Bastrykin's proposals would lead to a number of electronic news outlets being closed in Russia if implemented, according to prominent blogger Anton Nosik.

Nosik believes that Bastrykin's proposals have two possible aims. His statements may be intended to check how Russian society reacts to such suggestions or may be the beginning of a campaign to implement these restrictions.

Bastrykin also recommended that the law “on countering extremist activity” be expanded to consider extremist the non-recognition of a referendum held in Crimea in early 2014.

A referendum on the disputed peninsula showed that more than 95 percent of Crimeans supported the annexation of the region by Russia, but the results have not been recognized by the majority of the international community.
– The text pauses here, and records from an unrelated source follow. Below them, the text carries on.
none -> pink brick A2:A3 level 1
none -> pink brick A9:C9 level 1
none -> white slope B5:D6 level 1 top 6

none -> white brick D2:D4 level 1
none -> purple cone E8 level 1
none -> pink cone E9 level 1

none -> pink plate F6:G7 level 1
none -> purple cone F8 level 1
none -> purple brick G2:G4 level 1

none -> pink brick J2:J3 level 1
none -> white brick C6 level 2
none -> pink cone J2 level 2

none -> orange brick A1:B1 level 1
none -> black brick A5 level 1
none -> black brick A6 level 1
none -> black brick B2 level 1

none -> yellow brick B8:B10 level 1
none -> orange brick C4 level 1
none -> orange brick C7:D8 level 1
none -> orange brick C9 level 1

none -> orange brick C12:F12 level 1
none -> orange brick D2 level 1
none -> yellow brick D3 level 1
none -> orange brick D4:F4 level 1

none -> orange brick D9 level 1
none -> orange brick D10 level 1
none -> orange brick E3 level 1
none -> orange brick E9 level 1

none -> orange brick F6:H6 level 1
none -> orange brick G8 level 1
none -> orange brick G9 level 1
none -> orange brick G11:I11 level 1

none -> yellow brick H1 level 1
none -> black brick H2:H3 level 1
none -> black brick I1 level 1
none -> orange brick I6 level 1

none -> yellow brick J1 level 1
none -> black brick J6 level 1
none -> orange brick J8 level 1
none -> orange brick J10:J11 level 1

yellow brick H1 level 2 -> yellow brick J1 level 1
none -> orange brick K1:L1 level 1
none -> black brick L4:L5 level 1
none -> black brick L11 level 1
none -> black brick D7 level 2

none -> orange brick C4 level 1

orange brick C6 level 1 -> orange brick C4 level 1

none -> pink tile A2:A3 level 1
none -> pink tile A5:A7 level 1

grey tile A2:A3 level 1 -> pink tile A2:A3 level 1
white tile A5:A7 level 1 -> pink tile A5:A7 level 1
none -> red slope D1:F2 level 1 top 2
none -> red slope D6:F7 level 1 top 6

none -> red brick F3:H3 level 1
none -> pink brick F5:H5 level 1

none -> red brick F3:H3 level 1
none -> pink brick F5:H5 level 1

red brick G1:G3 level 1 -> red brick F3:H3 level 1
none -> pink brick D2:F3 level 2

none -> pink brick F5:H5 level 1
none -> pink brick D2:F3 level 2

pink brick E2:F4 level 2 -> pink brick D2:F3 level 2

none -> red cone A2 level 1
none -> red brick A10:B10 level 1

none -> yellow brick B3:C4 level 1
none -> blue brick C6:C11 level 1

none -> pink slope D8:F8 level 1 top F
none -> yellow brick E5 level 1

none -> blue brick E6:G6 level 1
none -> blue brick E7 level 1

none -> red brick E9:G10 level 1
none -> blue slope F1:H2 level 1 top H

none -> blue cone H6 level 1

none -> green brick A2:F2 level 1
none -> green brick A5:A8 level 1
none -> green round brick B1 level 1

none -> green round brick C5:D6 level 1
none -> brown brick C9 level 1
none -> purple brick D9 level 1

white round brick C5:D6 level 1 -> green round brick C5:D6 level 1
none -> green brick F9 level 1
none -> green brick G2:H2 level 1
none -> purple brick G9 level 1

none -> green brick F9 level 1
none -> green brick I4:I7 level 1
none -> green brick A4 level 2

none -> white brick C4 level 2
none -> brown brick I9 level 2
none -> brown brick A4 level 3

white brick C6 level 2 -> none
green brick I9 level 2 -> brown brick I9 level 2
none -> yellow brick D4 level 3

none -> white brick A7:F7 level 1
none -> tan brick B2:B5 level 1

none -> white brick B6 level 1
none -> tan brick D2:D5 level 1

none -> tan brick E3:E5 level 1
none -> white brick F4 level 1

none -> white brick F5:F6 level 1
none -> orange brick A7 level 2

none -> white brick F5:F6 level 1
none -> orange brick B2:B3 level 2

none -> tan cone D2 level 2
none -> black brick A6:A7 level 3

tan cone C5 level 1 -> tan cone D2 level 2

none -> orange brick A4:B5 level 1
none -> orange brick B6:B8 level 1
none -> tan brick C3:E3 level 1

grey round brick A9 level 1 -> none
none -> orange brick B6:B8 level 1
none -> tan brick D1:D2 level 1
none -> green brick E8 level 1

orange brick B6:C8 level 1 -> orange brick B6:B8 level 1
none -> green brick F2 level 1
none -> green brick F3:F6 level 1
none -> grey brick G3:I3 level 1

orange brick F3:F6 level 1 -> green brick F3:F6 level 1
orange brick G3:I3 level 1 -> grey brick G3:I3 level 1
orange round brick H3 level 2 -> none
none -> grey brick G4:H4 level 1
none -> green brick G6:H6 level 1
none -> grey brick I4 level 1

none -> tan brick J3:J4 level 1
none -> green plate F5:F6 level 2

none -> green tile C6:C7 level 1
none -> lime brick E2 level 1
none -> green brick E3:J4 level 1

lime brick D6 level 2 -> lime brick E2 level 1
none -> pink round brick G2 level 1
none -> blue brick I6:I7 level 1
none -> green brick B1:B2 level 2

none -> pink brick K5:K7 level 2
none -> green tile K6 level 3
According to the head of the Investigative Committee, denial of the results of the referendum is a “falsification of Russian history” and the introduction of criminal responsibility will help undermine any attempts to form anti-Russian sentiments on the peninsula.

However, according to Pavel Chikov, head of the Russian human rights group Agora, Bastrykin's initiative will not affect the number of extremism cases in Russia.

The number of such cases has been growing over the past 7-8 years and this trend will remain stable with or without Bastrykin's proposals, he said.

Non-recognition of the Crimean referendum is considered a call for separatism, which was already made a punishable offense in 2014, he said.